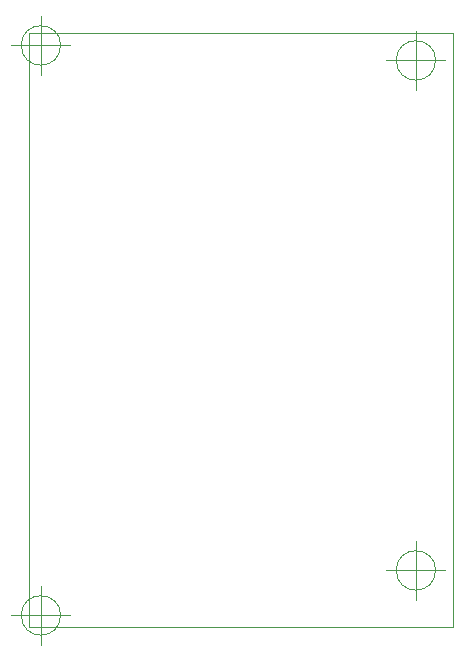
<source format=gbr>
G04 #@! TF.GenerationSoftware,KiCad,Pcbnew,(5.1.5)-3*
G04 #@! TF.CreationDate,2020-05-12T20:02:37-04:00*
G04 #@! TF.ProjectId,6526ESP32,36353236-4553-4503-9332-2e6b69636164,rev?*
G04 #@! TF.SameCoordinates,Original*
G04 #@! TF.FileFunction,Profile,NP*
%FSLAX46Y46*%
G04 Gerber Fmt 4.6, Leading zero omitted, Abs format (unit mm)*
G04 Created by KiCad (PCBNEW (5.1.5)-3) date 2020-05-12 20:02:37*
%MOMM*%
%LPD*%
G04 APERTURE LIST*
%ADD10C,0.050000*%
G04 APERTURE END LIST*
D10*
X71516666Y-80010000D02*
G75*
G03X71516666Y-80010000I-1666666J0D01*
G01*
X67350000Y-80010000D02*
X72350000Y-80010000D01*
X69850000Y-77510000D02*
X69850000Y-82510000D01*
X71516666Y-36830000D02*
G75*
G03X71516666Y-36830000I-1666666J0D01*
G01*
X67350000Y-36830000D02*
X72350000Y-36830000D01*
X69850000Y-34330000D02*
X69850000Y-39330000D01*
X39766666Y-83820000D02*
G75*
G03X39766666Y-83820000I-1666666J0D01*
G01*
X35600000Y-83820000D02*
X40600000Y-83820000D01*
X38100000Y-81320000D02*
X38100000Y-86320000D01*
X39766666Y-35560000D02*
G75*
G03X39766666Y-35560000I-1666666J0D01*
G01*
X35600000Y-35560000D02*
X40600000Y-35560000D01*
X38100000Y-33060000D02*
X38100000Y-38060000D01*
X73025000Y-84836000D02*
X73025000Y-83629500D01*
X37084000Y-84836000D02*
X37084000Y-34544000D01*
X37084000Y-84836000D02*
X73025000Y-84836000D01*
X73025000Y-34544000D02*
X73025000Y-83629500D01*
X37084000Y-34544000D02*
X73025000Y-34544000D01*
M02*

</source>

* * * * * * * * *

Retype the records in full. Do not carry over the images.

▶ [Output]
<source format=gbr>
G04 #@! TF.GenerationSoftware,KiCad,Pcbnew,(5.1.5)-3*
G04 #@! TF.CreationDate,2020-05-12T20:02:37-04:00*
G04 #@! TF.ProjectId,6526ESP32,36353236-4553-4503-9332-2e6b69636164,rev?*
G04 #@! TF.SameCoordinates,Original*
G04 #@! TF.FileFunction,Profile,NP*
%FSLAX46Y46*%
G04 Gerber Fmt 4.6, Leading zero omitted, Abs format (unit mm)*
G04 Created by KiCad (PCBNEW (5.1.5)-3) date 2020-05-12 20:02:37*
%MOMM*%
%LPD*%
G04 APERTURE LIST*
%ADD10C,0.050000*%
G04 APERTURE END LIST*
D10*
X71516666Y-80010000D02*
G75*
G03X71516666Y-80010000I-1666666J0D01*
G01*
X67350000Y-80010000D02*
X72350000Y-80010000D01*
X69850000Y-77510000D02*
X69850000Y-82510000D01*
X71516666Y-36830000D02*
G75*
G03X71516666Y-36830000I-1666666J0D01*
G01*
X67350000Y-36830000D02*
X72350000Y-36830000D01*
X69850000Y-34330000D02*
X69850000Y-39330000D01*
X39766666Y-83820000D02*
G75*
G03X39766666Y-83820000I-1666666J0D01*
G01*
X35600000Y-83820000D02*
X40600000Y-83820000D01*
X38100000Y-81320000D02*
X38100000Y-86320000D01*
X39766666Y-35560000D02*
G75*
G03X39766666Y-35560000I-1666666J0D01*
G01*
X35600000Y-35560000D02*
X40600000Y-35560000D01*
X38100000Y-33060000D02*
X38100000Y-38060000D01*
X73025000Y-84836000D02*
X73025000Y-83629500D01*
X37084000Y-84836000D02*
X37084000Y-34544000D01*
X37084000Y-84836000D02*
X73025000Y-84836000D01*
X73025000Y-34544000D02*
X73025000Y-83629500D01*
X37084000Y-34544000D02*
X73025000Y-34544000D01*
M02*

</source>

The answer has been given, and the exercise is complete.